Wie gut, dass die meisten Treppen im Außenbereich aus Stein oder Beton bestehen, so lassen sich auch von Laien Ausbesserungsarbeiten durchführen, ohne die Optik allzu sehr zu beeinträchtigen. Als erster Schritt vor den Arbeiten ist die gründliche Reinigung der Treppe wichtig. Danach kann es an das Abtragen des alten Materials gehen.
Schritt für Schritt zur sanierten Außentreppe
Die folgenden Einzelschritte geben einen Anhaltspunkt, wie bei der Sanierung der Außentreppe aus Stein oder Beton vorgegangen werden kann:
1. Entfernen des alten Materials
Nach der Reinigung mit einem Hochdruckreiniger zeigt sich das Ausmaß der Schäden, denn bei dieser Säuberungsaktion werden lose Stein- und Betonteile mit entfernt.
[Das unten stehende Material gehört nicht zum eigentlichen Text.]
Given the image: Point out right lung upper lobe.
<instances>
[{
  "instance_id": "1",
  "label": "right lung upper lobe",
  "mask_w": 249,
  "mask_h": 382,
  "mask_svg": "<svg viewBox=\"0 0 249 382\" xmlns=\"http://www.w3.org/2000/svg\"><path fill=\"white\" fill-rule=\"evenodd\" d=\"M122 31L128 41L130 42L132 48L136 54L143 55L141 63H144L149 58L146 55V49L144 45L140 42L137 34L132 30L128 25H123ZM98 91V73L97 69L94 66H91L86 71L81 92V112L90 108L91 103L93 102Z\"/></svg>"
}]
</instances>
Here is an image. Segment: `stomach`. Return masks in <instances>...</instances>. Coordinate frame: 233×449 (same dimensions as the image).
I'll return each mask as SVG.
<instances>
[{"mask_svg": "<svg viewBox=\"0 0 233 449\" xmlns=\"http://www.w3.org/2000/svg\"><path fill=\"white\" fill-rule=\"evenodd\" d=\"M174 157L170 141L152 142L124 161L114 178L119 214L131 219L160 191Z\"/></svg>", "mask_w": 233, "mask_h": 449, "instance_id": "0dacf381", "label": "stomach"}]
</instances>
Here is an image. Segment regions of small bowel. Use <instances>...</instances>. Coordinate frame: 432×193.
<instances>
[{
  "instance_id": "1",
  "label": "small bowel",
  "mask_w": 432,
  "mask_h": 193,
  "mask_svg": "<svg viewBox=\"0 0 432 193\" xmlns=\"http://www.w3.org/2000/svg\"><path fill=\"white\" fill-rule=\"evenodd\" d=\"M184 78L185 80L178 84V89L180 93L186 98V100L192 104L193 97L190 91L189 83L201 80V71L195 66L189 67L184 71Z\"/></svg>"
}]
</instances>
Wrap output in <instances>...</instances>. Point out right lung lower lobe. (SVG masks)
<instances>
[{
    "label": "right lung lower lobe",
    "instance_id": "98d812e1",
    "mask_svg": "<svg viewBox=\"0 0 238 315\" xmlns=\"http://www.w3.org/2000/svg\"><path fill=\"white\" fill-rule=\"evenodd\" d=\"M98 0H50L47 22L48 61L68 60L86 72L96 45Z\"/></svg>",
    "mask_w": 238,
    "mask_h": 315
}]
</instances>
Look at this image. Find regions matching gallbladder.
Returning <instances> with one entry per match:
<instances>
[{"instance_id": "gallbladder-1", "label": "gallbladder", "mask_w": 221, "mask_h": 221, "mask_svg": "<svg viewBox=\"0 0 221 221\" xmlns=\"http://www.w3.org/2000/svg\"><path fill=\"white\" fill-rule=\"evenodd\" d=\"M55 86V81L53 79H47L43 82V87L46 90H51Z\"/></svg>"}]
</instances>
Weiteres brüchiges Material kann mit Hammer und Meißel vorsichtig abgeschlagen werden. Die Ränder der nun entstandenen Schlagstellen werden mit einem Winkelschleifer begradigt.
2. Auffüllen der Schadstellen
Löcher, Risse und weitere Schadstellen werden jetzt mit Mörtel aufgefüllt. Kunststoffvergütete Mörtel sind bei trockenen Treppen ebenso geeignet wie Epoxidharzmörtel, wobei die Schicht nicht mehr als fünf Millimeter betragen sollte.
Es ist ratsam, zuvor eine spezielle Haftemulsion aufzutragen, um die nötige Grundierung zu erreichen. Wird die Treppe häufig nass? Dann ist Zementmörtel ideal, der in einer Schichtstärke von mehr als fünf Millimeter aufgetragen wird. Dickflüssige Haftschlämme bildet hierbei die Grundierung.
Tipp: Handelt es sich um große Schadstellen, ist eine Schalung sinnvoll. Es kann zudem hilfreich sein, den Mörtel mithilfe von Edelstahlschrauben abzustützen. Diese werden in von unten in den Beton eingebrachte Bohrlöcher geschraubt, wobei die Schrauben wenigstens einen Zentimeter weit aus dem Beton herausragen sollten. Sie werden später mit Mörtel abgedeckt.
3. Glätten
Sind die ausgebesserten Stellen komplett getrocknet, können sie mit einem Bandschleifer vorsichtig geglättet werden. Nun folgt als Abschluss eine Beschichtung aus flüssigem Kunststoff oder das Aufbringen eines Treppenbelags für Außentreppen. Damit lässt sich die frische Oberfläche ausreichend schützen und vor neuerlichen Schäden bewahren. Außerdem ist es sinnvoll, die vorderen Kanten mit speziellen Profilen zu sichern.
Eine Genehmigung für eine Treppe im Außenbereich ist im Übrigen nicht nötig, auch dann nicht, wenn sie neu oder zusätzlich errichtet werden soll. Da die Treppe in der Regel nötig ist, um ein Stockwerk zu erreichen und damit das Gebäude wie vorgesehen nutzen zu können, handelt es sich um eine bauliche Notwendigkeit. Wer eine neue Treppe bauen möchte und bezüglich der Genehmigung unsicher ist, sollte sich vorab beim zuständigen Bauamt nach eventuellen Vorgaben erkundigen.